Over 670 independent US music venues and promoters have now received government relief

Over 670 independent venues and live music promoters in the US have now received financial aid from the government following the coronavirus pandemic-enforced shutdown of live music.

The Small Business Administration (SBA) finally began rolling out funds from its Shuttered Venue Operators Grant (SVOG) program earlier this month, nearly six months on from the Save Our Stages Act passing into law.

  • READ MORE: US venues feel “stressed and demoralised” as essential government funding fails to be released

As Billboard reports, 677 grants from the SVOG have now been awarded to independent venue operators and promoters in the US who have suffered a substantial drop in income due to the pandemic.

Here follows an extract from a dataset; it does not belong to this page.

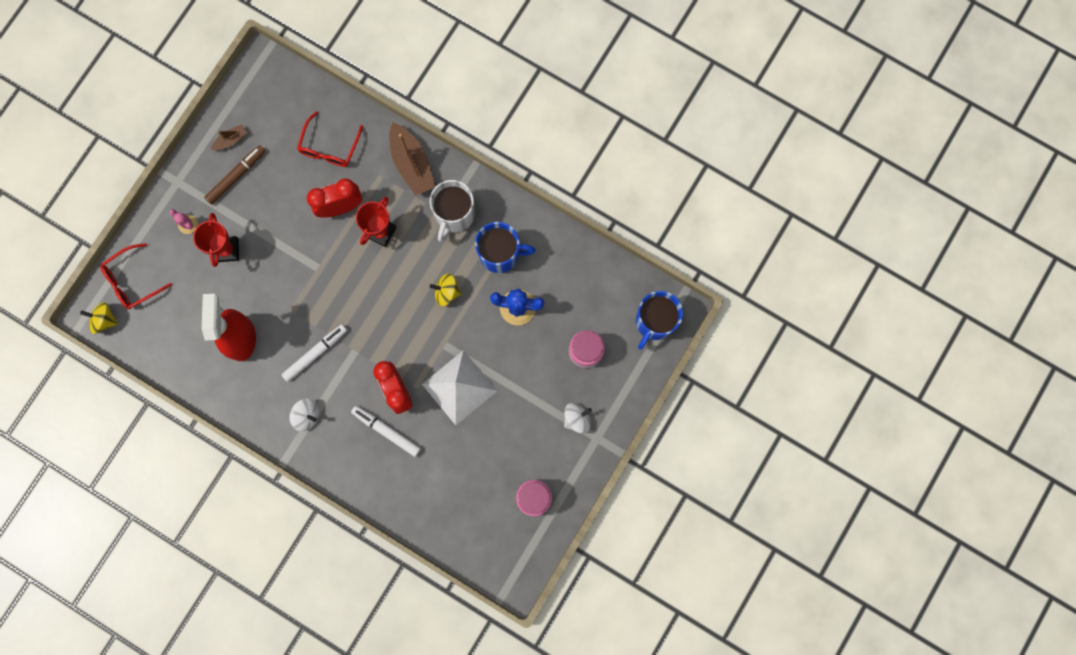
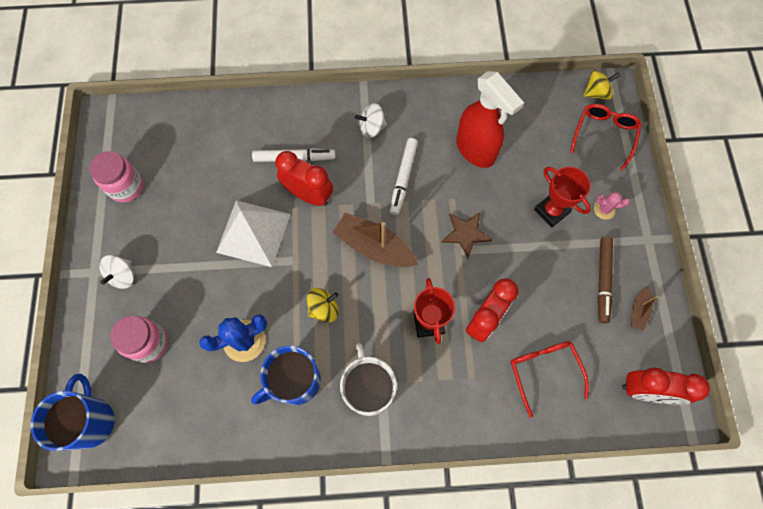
camera: 145 degrees right, 10 degrees down
brown boat [389,122,435,196] -> brown boat moved to [332,213,418,267]
none -> brown star [442,213,492,258]
none -> red clock [622,368,710,405]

As of yesterday (June 21), a total of 1,445 applicants had received award notices for funding from the federal relief program.


The SBA has also confirmed that at least 5,004 live music venues and promoters in the US have applied for a grant, meaning that only 13.5 per cent have received any funding so far.

Among the recipients of the funding are the Lodge Room in LA and The Palace Theatre in Albany, New York, while relief has also been granted to the promoter Nederlander Concerts, festival producer Danny Wimmer Presents and Sterling Venue Ventures (via Billboard).

The SBA did come in for criticism last month after it was revealed that they had yet to distribute any relief from the SVOG to independent venues.

independent music venues
The Independent in San Francisco, California (Picture: Steve Jennings/Getty Images)

A representative for the SBA told Variety that “the SBA is committed to quickly and efficiently delivering this pandemic relief to help our theatres, music venues and more get the help they need”.

Speaking to NME earlier this month, Tyler Myers of New York’s Knockdown Centre explained how the venue had been affected by the “stuttered launch” of the Save Our Stages Act.


“We applied in April, watched our application sit there for over a month, and only went into review status last week,” Myers explained. “It’s just very frustrating because at the time, the grant felt like it was going to be this godsend that would help us bridge the gap to being able to reopen.

“Now, we’ve been put in an awkward position where our state opened up more quickly than everyone thought it was going to, but now we’re still waiting to have money to do a proper reopening.”

In the UK, new research has found that the live music industry is facing massive staff shortages as gigs begin to return.